Write out the records that appear below, verbatim and complete, but without pictures.

#####

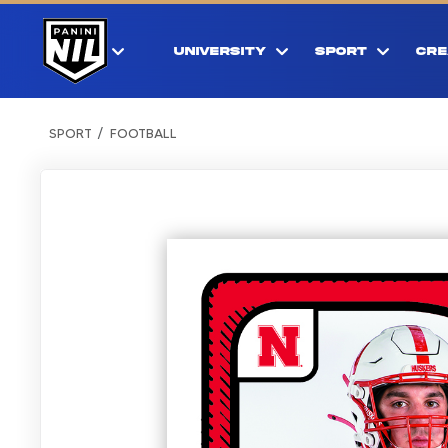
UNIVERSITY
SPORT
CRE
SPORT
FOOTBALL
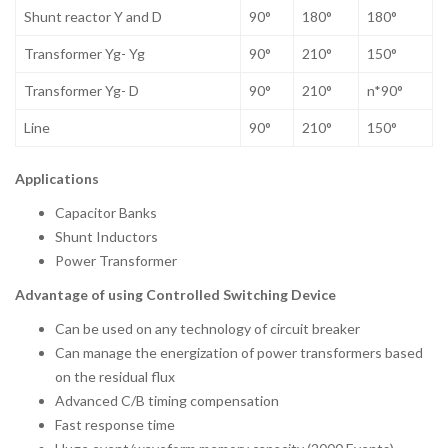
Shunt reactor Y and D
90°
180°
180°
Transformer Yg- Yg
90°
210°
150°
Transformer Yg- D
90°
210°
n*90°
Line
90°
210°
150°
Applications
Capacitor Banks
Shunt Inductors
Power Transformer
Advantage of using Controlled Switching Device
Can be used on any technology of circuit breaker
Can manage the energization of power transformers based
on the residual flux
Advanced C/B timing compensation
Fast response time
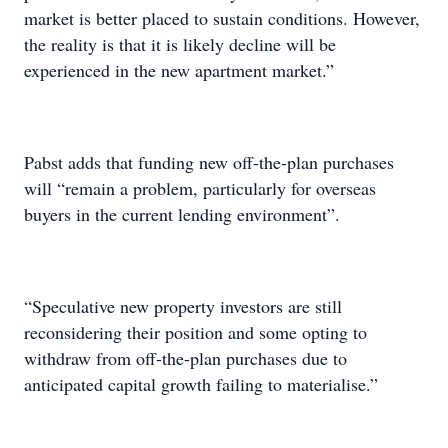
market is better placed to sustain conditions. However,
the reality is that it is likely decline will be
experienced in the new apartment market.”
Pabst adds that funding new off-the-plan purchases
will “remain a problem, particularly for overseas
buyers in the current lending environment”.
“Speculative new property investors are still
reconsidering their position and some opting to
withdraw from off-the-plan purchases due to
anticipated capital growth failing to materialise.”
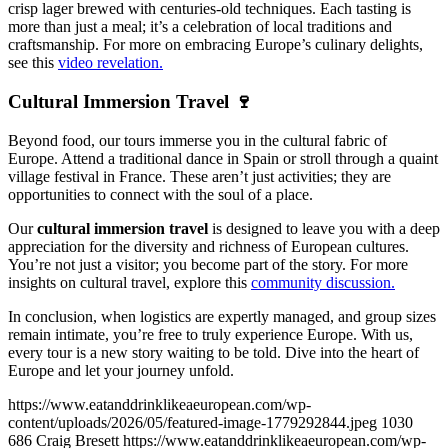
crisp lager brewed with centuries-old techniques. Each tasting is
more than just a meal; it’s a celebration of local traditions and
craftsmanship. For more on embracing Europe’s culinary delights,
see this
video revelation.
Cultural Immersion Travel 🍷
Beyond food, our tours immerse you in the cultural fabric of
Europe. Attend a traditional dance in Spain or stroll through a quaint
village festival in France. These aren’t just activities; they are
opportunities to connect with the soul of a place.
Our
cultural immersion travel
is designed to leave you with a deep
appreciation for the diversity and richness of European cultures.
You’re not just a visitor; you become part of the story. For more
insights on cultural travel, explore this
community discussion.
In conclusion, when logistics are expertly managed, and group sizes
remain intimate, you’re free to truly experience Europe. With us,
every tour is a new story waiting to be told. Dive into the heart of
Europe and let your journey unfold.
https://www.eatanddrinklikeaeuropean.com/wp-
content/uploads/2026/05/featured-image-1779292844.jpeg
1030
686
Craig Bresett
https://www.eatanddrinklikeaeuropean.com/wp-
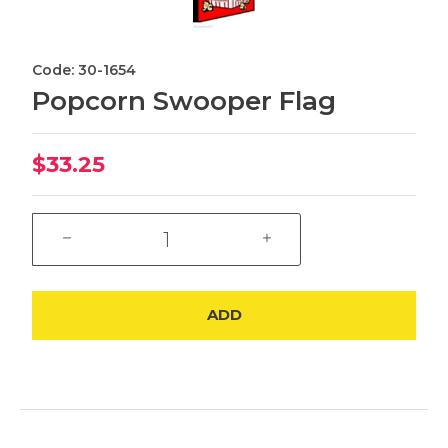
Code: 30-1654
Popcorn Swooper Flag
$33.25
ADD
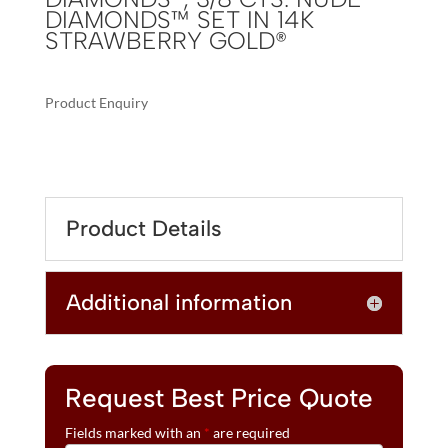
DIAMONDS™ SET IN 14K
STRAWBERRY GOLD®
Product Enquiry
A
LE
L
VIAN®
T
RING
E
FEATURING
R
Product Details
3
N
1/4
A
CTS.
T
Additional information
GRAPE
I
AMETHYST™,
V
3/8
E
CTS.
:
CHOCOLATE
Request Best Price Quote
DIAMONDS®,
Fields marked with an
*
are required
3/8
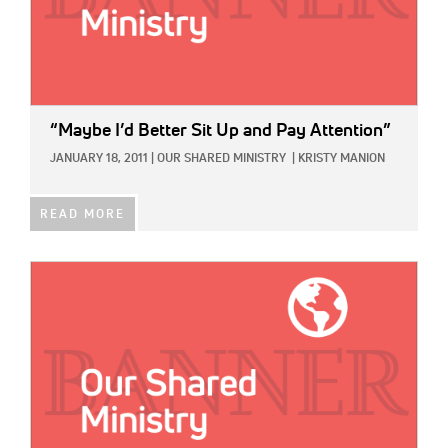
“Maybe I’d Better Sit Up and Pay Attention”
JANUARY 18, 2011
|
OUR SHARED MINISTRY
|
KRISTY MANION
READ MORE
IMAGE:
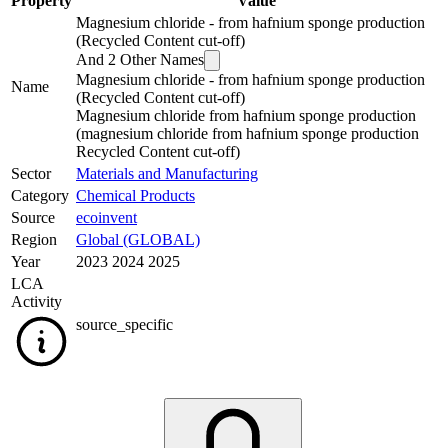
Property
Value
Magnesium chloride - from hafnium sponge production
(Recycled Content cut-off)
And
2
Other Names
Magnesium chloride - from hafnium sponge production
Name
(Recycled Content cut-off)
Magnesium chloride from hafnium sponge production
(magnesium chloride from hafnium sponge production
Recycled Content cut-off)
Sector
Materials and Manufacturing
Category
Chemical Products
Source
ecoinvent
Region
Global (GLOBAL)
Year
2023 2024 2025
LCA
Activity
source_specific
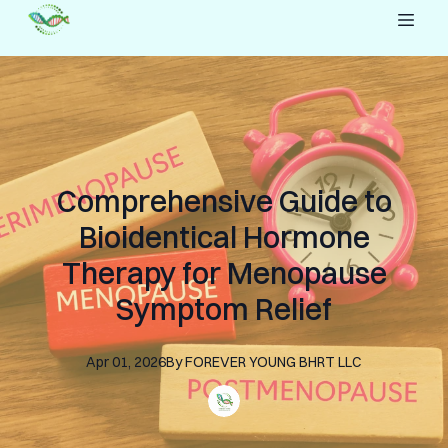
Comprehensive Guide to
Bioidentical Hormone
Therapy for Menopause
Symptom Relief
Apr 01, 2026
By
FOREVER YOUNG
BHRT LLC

#####

**RESULT FOR THIS TASK**:
UNIVERSITY
SPORT
CRE
SPORT
FOOTBALL
Shunt reactor Y and D
90°
180°
180°
Transformer Yg- Yg
90°
210°
150°
Transformer Yg- D
90°
210°
n*90°
Line
90°
210°
150°
Applications
Capacitor Banks
Shunt Inductors
Power Transformer
Advantage of using Controlled Switching Device
Can be used on any technology of circuit breaker
Can manage the energization of power transformers based
on the residual flux
Advanced C/B timing compensation
Fast response time
market is better placed to sustain conditions. However,
the reality is that it is likely decline will be
experienced in the new apartment market.”
Pabst adds that funding new off-the-plan purchases
will “remain a problem, particularly for overseas
buyers in the current lending environment”.
“Speculative new property investors are still
reconsidering their position and some opting to
withdraw from off-the-plan purchases due to
anticipated capital growth failing to materialise.”
crisp lager brewed with centuries-old techniques. Each tasting is
more than just a meal; it’s a celebration of local traditions and
craftsmanship. For more on embracing Europe’s culinary delights,
see this
video revelation.
Cultural Immersion Travel 🍷
Beyond food, our tours immerse you in the cultural fabric of
Europe. Attend a traditional dance in Spain or stroll through a quaint
village festival in France. These aren’t just activities; they are
opportunities to connect with the soul of a place.
Our
cultural immersion travel
is designed to leave you with a deep
appreciation for the diversity and richness of European cultures.
You’re not just a visitor; you become part of the story. For more
insights on cultural travel, explore this
community discussion.
In conclusion, when logistics are expertly managed, and group sizes
remain intimate, you’re free to truly experience Europe. With us,
every tour is a new story waiting to be told. Dive into the heart of
Europe and let your journey unfold.
https://www.eatanddrinklikeaeuropean.com/wp-
content/uploads/2026/05/featured-image-1779292844.jpeg
1030
686
Craig Bresett
https://www.eatanddrinklikeaeuropean.com/wp-
Code: 30-1654
Popcorn Swooper Flag
$33.25
ADD
DIAMONDS™ SET IN 14K
STRAWBERRY GOLD®
Product Enquiry
A
LE
L
VIAN®
T
RING
E
FEATURING
R
Product Details
3
N
1/4
A
CTS.
T
Additional information
GRAPE
I
AMETHYST™,
V
3/8
E
CTS.
:
CHOCOLATE
Request Best Price Quote
DIAMONDS®,
Fields marked with an
*
are required
3/8
“Maybe I’d Better Sit Up and Pay Attention”
JANUARY 18, 2011
|
OUR SHARED MINISTRY
|
KRISTY MANION
READ MORE
IMAGE:
Property
Value
Magnesium chloride - from hafnium sponge production
(Recycled Content cut-off)
And
2
Other Names
Magnesium chloride - from hafnium sponge production
Name
(Recycled Content cut-off)
Magnesium chloride from hafnium sponge production
(magnesium chloride from hafnium sponge production
Recycled Content cut-off)
Sector
Materials and Manufacturing
Category
Chemical Products
Source
ecoinvent
Region
Global (GLOBAL)
Year
2023 2024 2025
LCA
Activity
source_specific
Comprehensive Guide to
Bioidentical Hormone
Therapy for Menopause
Symptom Relief
Apr 01, 2026
By
FOREVER YOUNG
BHRT LLC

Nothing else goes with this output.